|Ofsted Inspection Rating||Good|
|Inspection Date||30 January 2018|
|Address||New River Sports Centre, White Hart Lane, London, N22 5QW|
|Number of Pupils||42 (71% boys 29% girls)|
|Percentage Free School Meals||0%|
|Pupils with SEN Support||52.4%|
|Catchment Area Information Available||No|
|Last Distance Offered Information Available||No|
Information about this school
The Footsteps Academy aims to ‘provide students with the necessary tools and skills to build a successful future and to be able to make a positive contribution to their community.’ The Footsteps Academy was founded in 2010 as a Football Academy by the current Principal and CEO. The Footsteps Academy was registered by the Department for Education in February 2015, and this is its second standard inspection. Since the previous inspection, the school no longer operates across three sites, but two. In autumn 2017, trustees assigned one site for the education of girls, and the other for boys. The school is registered to educate up to 80 pupils. There are currently 45 pupils on roll, aged between 12 and 16. Most are referred from local authority secondary schools in the London Boroughs of Haringey, Hackney, Islington and Camden. The Footsteps Academy caters for pupils who have a record of poor behaviour and attitudes or a history of poor attendance. The Footsteps Trust is overseen by a Trustees Committee, and chaired by one of the trustees. The school does not use any alternative provision.
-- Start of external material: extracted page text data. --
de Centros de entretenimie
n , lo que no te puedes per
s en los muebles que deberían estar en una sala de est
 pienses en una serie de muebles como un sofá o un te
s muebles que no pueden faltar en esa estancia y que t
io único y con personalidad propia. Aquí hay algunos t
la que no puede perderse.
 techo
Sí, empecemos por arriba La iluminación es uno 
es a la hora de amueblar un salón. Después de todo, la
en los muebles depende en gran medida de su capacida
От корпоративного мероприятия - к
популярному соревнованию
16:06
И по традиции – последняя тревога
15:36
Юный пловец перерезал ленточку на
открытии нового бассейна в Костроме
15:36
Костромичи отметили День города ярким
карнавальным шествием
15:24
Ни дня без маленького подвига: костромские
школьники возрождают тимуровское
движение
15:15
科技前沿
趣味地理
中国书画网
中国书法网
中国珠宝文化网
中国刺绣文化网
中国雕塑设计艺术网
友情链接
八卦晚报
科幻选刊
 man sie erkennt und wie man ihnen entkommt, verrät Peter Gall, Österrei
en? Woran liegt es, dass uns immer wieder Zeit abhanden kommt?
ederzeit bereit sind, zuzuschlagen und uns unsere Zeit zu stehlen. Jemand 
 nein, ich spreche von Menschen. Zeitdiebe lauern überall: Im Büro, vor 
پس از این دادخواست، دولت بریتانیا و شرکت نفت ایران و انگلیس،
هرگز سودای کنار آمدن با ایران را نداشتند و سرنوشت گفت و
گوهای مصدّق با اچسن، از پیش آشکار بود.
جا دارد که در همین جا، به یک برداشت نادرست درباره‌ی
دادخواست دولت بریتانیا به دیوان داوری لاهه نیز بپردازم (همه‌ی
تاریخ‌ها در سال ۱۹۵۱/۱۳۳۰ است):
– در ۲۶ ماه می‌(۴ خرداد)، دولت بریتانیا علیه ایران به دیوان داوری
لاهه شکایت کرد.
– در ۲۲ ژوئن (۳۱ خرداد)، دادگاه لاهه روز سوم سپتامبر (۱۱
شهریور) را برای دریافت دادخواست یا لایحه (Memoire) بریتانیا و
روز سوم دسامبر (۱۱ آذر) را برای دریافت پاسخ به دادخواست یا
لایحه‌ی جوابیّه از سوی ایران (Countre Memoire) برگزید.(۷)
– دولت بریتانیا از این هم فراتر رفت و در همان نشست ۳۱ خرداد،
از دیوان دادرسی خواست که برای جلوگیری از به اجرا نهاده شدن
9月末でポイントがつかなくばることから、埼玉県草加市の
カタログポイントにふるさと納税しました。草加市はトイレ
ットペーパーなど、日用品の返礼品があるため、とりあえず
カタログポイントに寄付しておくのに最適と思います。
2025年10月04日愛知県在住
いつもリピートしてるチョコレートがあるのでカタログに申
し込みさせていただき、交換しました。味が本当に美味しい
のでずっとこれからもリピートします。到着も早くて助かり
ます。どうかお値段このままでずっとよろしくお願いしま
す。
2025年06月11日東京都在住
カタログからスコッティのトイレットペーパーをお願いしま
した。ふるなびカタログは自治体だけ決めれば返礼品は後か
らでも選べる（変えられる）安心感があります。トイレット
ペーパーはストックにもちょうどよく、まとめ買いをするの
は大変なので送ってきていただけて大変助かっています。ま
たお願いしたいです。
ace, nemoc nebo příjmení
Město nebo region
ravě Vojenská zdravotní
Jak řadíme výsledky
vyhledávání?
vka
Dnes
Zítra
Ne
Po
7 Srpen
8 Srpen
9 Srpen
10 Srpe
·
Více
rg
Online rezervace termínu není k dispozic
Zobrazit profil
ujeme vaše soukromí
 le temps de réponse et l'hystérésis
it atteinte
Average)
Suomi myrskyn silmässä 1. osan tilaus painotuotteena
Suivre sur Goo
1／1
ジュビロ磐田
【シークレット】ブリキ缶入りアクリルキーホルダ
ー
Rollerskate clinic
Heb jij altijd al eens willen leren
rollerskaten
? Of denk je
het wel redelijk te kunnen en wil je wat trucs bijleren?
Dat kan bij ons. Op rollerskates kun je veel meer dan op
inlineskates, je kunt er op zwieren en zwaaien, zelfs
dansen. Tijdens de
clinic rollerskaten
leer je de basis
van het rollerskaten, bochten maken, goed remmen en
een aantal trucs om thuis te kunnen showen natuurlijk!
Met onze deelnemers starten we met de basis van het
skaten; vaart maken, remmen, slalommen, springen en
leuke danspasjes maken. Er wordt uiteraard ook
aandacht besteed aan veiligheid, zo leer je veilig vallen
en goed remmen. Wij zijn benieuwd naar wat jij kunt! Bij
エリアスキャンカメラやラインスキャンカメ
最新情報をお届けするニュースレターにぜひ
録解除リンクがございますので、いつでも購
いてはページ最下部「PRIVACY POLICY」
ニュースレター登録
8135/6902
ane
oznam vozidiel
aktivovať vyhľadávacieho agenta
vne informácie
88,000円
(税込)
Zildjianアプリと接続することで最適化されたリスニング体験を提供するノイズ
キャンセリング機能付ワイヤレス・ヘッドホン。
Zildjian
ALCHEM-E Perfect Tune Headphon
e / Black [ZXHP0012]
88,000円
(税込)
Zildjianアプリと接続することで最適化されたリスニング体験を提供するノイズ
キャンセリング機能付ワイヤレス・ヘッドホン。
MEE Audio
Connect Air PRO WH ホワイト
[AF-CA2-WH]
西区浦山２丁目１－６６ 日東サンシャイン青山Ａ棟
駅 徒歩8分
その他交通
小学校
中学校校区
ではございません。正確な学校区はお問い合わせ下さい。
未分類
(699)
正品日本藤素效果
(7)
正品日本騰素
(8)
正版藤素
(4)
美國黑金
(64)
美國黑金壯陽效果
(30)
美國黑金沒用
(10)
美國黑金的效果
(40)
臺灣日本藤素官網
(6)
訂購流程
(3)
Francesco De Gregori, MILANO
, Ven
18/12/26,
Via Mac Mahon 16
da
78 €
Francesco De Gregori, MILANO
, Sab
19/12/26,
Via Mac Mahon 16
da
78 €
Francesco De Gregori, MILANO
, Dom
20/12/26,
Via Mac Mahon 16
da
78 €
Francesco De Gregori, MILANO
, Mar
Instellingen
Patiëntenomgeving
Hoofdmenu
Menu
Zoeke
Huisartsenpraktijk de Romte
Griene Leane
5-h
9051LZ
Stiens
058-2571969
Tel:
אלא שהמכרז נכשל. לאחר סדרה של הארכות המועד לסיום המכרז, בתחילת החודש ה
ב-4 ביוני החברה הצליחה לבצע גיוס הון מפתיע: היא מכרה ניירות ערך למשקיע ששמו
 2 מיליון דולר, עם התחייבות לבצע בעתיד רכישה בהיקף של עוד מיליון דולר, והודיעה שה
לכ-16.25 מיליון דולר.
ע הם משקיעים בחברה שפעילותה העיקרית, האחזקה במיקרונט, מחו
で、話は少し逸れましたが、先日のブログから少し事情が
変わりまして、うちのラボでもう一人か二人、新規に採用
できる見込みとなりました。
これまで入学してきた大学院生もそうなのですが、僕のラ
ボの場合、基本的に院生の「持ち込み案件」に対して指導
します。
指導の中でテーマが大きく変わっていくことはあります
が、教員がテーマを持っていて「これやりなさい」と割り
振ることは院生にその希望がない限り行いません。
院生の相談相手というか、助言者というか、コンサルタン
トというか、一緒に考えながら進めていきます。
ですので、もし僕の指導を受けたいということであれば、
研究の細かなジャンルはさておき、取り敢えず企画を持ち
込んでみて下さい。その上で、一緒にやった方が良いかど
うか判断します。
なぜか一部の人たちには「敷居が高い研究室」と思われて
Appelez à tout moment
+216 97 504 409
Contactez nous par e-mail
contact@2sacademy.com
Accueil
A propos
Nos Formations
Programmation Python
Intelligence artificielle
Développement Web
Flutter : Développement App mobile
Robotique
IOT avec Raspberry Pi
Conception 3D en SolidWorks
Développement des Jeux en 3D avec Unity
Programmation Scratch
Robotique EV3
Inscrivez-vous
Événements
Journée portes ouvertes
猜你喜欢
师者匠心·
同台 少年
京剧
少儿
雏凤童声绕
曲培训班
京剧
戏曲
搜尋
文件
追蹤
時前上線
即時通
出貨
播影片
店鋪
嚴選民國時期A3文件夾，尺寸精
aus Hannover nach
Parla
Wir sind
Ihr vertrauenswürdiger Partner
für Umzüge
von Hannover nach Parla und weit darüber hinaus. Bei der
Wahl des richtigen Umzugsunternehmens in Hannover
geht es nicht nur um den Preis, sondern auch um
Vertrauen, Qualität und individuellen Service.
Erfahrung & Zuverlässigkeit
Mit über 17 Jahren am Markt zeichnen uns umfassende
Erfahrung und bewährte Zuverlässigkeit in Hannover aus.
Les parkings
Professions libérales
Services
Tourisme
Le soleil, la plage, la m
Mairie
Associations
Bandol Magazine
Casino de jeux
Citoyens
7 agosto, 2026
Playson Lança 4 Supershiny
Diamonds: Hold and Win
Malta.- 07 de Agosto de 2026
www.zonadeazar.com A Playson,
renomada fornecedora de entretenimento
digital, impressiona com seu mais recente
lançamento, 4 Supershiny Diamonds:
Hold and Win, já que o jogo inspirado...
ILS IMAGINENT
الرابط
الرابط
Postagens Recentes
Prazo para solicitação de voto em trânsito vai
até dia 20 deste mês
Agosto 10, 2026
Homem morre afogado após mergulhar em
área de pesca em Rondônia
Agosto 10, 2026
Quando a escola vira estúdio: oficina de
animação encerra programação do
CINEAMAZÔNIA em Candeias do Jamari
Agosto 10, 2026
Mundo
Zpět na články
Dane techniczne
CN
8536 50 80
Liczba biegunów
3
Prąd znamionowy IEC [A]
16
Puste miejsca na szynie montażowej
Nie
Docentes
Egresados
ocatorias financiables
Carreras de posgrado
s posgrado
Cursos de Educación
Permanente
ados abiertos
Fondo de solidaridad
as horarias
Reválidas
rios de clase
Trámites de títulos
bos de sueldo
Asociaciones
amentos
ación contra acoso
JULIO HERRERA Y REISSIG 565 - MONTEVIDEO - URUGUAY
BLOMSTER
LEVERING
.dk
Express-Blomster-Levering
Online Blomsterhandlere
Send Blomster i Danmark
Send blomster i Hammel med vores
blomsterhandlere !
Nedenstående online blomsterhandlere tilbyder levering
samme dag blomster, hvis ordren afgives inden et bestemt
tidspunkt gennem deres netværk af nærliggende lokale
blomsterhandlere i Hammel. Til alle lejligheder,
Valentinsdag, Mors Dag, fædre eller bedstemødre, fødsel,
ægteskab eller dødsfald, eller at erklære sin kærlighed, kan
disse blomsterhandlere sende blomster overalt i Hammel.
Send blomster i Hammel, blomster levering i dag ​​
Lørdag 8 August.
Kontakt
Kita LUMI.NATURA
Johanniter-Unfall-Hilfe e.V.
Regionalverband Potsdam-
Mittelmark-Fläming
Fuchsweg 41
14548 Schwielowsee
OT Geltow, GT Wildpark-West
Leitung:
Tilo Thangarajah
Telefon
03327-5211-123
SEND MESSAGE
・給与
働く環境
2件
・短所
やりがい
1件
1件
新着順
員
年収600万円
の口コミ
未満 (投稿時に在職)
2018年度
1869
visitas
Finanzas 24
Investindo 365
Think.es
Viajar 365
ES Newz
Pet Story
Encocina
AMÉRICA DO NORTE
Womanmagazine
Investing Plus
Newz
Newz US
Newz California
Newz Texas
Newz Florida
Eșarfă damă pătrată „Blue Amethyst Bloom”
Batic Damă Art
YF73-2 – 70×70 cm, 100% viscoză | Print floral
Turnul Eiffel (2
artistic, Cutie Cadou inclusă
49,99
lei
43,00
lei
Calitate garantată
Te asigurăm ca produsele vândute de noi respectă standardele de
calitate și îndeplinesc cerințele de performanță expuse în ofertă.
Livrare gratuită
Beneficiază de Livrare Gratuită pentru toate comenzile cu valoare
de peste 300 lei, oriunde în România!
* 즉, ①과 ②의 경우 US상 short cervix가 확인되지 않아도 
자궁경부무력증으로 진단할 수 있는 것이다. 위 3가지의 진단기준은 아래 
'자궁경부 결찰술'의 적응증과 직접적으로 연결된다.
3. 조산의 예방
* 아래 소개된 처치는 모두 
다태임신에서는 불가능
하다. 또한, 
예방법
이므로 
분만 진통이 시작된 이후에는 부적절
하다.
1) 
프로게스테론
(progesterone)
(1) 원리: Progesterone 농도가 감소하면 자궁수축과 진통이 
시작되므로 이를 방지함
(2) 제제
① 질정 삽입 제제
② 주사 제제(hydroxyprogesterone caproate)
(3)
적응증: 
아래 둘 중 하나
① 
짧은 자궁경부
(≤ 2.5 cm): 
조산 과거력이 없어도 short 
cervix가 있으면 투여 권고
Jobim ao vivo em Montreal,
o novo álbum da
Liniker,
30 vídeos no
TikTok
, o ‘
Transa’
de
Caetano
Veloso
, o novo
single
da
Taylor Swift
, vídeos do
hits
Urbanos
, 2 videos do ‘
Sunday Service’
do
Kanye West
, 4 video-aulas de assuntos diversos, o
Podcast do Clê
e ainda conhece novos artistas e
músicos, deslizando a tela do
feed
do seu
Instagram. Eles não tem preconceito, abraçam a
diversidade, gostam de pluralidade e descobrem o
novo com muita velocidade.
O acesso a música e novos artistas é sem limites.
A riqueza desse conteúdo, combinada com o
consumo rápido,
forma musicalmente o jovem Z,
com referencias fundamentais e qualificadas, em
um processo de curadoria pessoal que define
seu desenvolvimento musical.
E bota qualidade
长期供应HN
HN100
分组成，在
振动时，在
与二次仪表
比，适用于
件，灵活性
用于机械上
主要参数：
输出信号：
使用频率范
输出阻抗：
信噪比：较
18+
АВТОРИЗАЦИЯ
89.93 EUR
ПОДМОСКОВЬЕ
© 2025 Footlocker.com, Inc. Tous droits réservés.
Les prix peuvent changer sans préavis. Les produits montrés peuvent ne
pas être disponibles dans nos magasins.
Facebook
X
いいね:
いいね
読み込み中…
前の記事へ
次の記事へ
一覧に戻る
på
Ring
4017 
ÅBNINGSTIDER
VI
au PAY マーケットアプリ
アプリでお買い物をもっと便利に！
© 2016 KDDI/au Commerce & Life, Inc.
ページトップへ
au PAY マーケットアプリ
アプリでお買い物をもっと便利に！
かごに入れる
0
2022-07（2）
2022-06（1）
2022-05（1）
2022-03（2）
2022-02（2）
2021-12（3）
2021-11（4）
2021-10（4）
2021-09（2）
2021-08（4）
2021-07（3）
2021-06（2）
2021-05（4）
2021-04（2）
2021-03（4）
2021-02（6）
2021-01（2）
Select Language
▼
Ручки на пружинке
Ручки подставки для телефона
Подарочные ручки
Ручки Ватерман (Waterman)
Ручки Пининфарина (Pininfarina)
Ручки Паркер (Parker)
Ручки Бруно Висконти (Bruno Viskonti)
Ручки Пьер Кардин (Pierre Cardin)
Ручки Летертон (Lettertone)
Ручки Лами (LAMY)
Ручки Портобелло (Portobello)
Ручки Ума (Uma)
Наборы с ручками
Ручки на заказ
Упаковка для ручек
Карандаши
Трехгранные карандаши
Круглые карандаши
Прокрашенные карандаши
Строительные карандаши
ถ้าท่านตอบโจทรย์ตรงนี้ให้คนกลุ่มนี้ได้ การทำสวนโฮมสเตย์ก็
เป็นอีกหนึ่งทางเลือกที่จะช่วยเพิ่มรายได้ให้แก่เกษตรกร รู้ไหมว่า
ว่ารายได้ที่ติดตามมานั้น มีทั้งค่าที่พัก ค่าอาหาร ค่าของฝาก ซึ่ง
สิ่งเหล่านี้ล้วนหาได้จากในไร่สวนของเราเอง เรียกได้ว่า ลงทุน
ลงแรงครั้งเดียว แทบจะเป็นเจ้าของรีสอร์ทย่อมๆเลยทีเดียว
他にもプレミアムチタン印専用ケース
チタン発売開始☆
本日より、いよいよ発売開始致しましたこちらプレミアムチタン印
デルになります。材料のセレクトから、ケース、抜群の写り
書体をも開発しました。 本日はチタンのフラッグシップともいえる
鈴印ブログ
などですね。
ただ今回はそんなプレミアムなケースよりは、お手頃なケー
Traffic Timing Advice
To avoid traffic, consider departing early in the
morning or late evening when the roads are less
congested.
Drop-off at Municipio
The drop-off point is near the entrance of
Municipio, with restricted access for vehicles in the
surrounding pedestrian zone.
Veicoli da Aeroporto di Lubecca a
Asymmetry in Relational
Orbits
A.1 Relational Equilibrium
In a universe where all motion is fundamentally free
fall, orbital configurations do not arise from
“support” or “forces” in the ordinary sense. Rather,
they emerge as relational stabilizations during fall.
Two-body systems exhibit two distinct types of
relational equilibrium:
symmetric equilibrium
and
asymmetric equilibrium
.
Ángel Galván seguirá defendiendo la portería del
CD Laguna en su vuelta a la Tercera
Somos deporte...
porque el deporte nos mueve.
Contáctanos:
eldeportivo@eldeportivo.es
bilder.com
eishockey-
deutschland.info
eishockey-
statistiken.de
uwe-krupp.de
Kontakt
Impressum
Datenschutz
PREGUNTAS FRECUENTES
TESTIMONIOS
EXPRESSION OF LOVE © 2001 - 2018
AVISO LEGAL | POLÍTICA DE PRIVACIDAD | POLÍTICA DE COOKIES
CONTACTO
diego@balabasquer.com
Summary of key findings for parents and pupils
This is a good school Since the previous inspection, leaders have improved the school. As a result, the school provides its pupils with a good education. Teachers use assessment information well to plan learning that helps pupils make good progress from when they join the school. The curriculum provides pupils with a suitable range of subjects that meet their needs. Further, leaders give pupils good-quality career information and guidance. As a result, the vast majority of pupils continue into post-16 education. All members of staff care greatly about the well-being of pupils. They offer pupils much personal mentoring to help them build their self-belief. They encourage them to improve their behaviour, develop positive attitudes to learning and to aspire for successful careers. Through working with a range of agencies, leaders ensure pupils’ well-being and safety. Pupils get on well together in the school and feel safe. They have many opportunities to learn about dangers and how to keep themselves safe. Pupils mostly join this alternative provision with much lower standards than expected for their age. As a result of good pastoral care and teaching, they make good progress in their personal development and academic learning. Pupils attend this school more regularly than they typically did at their previous schools. There are some, however, who do not arrive punctually. They miss learning at the start of the day and this slows their progress. At times, teachers do not set tasks that are challenging enough for the most able pupils. This limits their potential to reach higher standards. Teachers give feedback to pupils in line with the school’s policy. Not enough pupils, however, make the expected improvements to their work. This slows their progress. Teachers regularly set homework to consolidate pupils’ learning. Some pupils do not, however, complete the work. Leaders make sure that all the independent school standards are met. Trustees, however, do not challenge leaders and check regularly on the quality of teaching and pupils’ outcomes. Compliance with regulatory requirements The school meets the requirements of the schedule to the Education (Independent School Standards) Regulations 2014 (‘the independent school standards’) and associated requirements.